Provided passage ->
********
SHIB/USDT Chart by TradingView

Declining volume during consolidation frequently precedes strong breakouts in cryptocurrency markets, however, since SHIB is already under pressure, the likelihood of a breakdown rather than a recovery is higher.

Technically speaking, SHIB will encounter resistance right away in the range of $0.0000130-$0.0000132, and then the 200-day moving average close to $0.0000139. Every upward attempt has been capped for weeks at these levels. Support for the downside is located just above $0.0000120. The next target might be $0.0000110 or even $0.0000100, a level that runs the risk of adding another zero to SHIB’s valuation if it significantly breaks below this.

Additionally, a classic indicator of deteriorating market structure, the descending trendline from the recent highs, is still forcing lower peaks. Bearish momentum will probably prevail unless SHIB can break out above that line with significant volume. That is, there is a genuine chance of oblivion.

In addition to possibly correcting further, SHIB runs the risk of becoming irrelevant for traders seeking stronger momentum plays if support gives way while volume keeps declining.
********
Entries provided ->
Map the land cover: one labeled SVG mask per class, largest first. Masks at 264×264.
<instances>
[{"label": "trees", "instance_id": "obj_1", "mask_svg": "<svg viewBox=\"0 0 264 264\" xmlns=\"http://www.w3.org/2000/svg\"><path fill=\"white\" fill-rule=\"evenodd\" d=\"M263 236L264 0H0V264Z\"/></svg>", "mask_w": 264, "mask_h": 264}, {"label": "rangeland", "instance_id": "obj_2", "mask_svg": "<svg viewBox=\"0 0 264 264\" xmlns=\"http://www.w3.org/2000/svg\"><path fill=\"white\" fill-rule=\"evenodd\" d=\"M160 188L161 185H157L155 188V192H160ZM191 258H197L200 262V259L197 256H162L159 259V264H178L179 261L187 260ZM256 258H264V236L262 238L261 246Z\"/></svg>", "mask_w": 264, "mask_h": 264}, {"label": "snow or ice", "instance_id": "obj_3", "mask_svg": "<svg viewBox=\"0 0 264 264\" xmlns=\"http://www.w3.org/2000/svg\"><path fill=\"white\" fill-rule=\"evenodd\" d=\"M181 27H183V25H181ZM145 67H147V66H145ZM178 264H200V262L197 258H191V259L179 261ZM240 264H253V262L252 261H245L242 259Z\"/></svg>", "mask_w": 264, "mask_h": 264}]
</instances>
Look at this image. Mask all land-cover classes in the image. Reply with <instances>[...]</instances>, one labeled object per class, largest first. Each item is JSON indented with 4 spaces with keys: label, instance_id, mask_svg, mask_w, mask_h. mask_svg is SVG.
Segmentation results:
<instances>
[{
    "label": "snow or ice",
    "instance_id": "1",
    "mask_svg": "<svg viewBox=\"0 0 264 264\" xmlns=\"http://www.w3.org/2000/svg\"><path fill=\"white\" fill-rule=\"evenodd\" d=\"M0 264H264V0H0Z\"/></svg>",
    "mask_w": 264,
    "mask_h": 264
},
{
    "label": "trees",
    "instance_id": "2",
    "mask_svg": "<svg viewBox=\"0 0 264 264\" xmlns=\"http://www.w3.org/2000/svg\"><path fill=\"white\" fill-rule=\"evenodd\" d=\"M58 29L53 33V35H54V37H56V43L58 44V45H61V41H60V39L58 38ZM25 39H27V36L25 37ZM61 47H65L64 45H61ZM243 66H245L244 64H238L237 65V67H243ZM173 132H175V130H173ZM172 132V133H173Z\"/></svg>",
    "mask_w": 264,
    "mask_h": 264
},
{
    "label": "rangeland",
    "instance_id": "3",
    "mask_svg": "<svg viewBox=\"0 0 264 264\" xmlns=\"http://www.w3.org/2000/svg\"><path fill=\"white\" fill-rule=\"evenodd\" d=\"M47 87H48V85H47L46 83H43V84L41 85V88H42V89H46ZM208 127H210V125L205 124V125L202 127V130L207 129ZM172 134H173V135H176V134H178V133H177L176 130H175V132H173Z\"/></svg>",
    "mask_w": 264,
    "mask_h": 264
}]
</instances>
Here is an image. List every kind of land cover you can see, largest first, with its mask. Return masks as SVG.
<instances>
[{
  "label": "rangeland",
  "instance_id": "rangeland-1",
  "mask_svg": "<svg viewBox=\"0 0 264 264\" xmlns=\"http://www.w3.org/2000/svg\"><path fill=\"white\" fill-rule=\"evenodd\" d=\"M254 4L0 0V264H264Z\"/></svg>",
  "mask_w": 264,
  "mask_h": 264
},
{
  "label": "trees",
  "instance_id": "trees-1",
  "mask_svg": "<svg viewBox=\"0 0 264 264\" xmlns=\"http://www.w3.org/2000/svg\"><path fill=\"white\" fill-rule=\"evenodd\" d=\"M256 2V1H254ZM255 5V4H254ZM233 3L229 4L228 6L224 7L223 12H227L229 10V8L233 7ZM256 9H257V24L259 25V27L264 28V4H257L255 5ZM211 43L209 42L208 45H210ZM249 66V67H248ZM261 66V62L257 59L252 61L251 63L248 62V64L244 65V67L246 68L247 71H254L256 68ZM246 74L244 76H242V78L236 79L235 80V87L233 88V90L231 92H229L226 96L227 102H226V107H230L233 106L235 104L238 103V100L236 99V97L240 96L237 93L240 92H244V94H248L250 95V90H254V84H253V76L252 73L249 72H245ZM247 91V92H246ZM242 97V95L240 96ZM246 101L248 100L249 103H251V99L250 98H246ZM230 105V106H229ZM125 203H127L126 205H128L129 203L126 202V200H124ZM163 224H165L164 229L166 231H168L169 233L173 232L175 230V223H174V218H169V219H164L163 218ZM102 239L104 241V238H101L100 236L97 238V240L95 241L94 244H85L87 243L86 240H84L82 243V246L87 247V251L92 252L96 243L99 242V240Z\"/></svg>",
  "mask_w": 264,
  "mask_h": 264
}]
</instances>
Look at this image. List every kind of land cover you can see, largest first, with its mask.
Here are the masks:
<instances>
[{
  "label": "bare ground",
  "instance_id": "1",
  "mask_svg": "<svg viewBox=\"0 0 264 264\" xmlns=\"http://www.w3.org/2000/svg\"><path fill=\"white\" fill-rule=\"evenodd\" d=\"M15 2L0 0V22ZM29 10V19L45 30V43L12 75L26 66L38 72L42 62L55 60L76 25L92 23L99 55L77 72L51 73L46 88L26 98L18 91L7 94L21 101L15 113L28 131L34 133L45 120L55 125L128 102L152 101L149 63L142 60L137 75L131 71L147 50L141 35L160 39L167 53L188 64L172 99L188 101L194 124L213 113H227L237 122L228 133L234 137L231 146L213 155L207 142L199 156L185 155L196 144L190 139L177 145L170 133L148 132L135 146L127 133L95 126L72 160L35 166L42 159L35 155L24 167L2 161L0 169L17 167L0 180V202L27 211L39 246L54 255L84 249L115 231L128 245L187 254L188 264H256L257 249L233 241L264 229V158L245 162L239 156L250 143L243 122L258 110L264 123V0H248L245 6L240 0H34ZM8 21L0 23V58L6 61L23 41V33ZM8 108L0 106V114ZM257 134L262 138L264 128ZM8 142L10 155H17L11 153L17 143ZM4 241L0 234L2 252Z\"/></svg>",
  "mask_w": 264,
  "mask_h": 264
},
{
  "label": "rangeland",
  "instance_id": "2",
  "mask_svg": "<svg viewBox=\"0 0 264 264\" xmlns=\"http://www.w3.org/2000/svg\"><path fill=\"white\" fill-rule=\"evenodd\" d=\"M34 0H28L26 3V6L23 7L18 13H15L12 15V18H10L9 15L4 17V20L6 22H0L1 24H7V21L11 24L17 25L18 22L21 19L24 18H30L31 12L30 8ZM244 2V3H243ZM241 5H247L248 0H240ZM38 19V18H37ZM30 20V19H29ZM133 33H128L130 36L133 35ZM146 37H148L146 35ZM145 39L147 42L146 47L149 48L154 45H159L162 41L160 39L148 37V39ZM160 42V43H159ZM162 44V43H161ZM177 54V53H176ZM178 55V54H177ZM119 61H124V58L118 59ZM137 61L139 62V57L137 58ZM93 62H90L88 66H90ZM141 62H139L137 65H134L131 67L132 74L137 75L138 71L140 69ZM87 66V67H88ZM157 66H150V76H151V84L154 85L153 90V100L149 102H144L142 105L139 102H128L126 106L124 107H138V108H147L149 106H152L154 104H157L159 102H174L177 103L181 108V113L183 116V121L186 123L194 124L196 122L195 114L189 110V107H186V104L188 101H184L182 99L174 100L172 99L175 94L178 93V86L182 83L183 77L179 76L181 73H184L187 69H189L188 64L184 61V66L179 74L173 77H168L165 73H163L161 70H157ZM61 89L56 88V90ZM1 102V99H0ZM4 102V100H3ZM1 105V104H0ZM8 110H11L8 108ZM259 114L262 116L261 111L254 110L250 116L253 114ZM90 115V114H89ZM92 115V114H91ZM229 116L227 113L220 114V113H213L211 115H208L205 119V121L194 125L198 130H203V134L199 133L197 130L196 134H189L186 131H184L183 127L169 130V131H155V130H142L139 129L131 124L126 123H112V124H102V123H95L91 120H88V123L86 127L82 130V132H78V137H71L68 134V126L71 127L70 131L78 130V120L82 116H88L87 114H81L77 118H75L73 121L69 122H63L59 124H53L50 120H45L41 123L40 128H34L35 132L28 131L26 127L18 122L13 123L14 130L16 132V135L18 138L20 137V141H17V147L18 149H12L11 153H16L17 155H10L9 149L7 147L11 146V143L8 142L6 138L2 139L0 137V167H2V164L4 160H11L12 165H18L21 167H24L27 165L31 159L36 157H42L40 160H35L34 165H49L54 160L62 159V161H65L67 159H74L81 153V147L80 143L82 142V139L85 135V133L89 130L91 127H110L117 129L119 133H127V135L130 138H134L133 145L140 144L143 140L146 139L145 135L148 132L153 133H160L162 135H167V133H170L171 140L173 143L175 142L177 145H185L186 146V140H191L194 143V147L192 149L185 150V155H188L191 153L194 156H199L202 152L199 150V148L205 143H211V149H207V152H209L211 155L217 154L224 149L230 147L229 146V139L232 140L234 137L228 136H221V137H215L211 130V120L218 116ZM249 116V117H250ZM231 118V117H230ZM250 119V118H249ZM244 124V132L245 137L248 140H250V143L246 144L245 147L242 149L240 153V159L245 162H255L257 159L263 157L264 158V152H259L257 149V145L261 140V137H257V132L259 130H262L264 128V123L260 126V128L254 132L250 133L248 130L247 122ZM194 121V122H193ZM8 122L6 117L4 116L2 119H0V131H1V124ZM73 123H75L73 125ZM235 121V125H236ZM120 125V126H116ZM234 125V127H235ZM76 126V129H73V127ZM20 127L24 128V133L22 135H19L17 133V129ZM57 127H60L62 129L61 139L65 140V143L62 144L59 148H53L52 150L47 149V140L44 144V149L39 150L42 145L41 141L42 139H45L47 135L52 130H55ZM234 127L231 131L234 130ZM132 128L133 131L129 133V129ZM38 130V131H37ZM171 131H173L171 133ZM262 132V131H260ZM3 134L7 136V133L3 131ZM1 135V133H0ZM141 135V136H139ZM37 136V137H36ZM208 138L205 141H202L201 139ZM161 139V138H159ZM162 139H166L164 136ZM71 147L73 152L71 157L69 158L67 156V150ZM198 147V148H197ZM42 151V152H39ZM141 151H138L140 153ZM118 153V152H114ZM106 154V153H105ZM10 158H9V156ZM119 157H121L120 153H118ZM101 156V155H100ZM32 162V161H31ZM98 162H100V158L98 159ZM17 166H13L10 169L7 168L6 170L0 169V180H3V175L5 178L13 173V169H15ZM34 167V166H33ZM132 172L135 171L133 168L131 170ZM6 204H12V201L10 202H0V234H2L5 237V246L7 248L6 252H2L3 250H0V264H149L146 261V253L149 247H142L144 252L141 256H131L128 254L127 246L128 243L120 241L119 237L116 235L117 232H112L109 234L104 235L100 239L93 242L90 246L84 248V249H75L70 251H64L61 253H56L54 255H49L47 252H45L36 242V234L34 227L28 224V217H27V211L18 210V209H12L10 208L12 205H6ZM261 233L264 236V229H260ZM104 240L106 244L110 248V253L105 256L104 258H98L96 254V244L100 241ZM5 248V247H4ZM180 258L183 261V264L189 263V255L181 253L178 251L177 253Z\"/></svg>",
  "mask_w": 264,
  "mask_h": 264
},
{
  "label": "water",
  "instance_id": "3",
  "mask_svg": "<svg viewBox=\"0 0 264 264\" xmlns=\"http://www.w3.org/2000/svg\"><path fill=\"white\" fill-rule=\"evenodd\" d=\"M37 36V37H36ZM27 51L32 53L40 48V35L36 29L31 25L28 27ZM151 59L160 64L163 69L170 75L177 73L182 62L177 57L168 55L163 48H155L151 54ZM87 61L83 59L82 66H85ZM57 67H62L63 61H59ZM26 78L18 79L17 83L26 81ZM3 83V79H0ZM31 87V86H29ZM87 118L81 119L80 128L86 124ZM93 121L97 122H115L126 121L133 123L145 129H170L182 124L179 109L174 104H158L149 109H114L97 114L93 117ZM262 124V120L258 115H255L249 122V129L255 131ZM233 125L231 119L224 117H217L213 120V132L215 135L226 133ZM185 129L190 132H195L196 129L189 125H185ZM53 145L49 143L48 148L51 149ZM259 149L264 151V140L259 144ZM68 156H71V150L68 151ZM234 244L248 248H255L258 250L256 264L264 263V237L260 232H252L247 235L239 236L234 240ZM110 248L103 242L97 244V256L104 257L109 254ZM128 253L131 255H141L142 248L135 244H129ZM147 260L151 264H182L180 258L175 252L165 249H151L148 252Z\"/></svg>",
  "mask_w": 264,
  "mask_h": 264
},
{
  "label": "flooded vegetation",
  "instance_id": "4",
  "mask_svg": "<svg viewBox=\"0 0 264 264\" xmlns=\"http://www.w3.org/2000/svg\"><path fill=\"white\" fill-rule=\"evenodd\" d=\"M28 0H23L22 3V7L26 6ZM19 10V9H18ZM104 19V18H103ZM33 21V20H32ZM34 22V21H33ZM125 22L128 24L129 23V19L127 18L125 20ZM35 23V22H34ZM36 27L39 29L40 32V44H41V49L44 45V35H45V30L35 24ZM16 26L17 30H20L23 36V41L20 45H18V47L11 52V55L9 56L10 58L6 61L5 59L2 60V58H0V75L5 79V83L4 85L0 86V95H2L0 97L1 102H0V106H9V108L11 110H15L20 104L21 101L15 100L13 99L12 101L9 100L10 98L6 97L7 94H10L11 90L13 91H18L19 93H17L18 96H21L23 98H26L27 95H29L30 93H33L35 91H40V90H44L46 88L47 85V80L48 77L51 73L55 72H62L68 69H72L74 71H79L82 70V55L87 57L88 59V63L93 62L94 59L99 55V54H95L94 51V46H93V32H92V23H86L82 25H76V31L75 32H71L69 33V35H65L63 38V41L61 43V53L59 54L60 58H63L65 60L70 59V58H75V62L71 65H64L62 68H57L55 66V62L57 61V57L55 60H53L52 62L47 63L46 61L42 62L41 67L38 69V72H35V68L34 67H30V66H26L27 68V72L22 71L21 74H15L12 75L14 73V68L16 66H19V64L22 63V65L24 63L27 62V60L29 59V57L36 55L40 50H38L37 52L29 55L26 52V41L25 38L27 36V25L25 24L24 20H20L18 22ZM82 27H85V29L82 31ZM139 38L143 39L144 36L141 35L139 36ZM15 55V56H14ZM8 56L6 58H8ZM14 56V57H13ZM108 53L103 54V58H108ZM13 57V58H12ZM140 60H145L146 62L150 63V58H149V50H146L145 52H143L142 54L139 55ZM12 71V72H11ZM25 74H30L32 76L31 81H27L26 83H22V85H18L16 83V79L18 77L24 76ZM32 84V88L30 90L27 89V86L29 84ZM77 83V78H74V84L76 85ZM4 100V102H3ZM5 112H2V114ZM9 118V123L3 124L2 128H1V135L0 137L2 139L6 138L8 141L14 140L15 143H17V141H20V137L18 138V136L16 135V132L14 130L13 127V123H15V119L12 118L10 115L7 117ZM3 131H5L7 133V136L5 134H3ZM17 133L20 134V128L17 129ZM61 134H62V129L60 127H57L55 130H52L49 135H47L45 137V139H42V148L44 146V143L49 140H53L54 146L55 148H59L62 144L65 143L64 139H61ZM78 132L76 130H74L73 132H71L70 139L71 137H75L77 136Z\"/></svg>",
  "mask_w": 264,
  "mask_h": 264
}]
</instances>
********
Tasks to perform ->
1) From the SHIB analysis, return the passage that begins at the words "In addition to" and stops after "volume keeps declining.".
2) Answer these questions using the SHIB analysis:
(a) In what price range will SHIB first meet resistance?
(b) Near what price does the text place the 200-day moving average?
(c) What does the text say is still forcing lower peaks?

Solution list ->
1)
In addition to possibly correcting further, SHIB runs the risk of becoming irrelevant for traders seeking stronger momentum plays if support gives way while volume keeps declining.

2)
(a) $0.0000130-$0.0000132
(b) Close to $0.0000139
(c) The descending trendline from the recent highs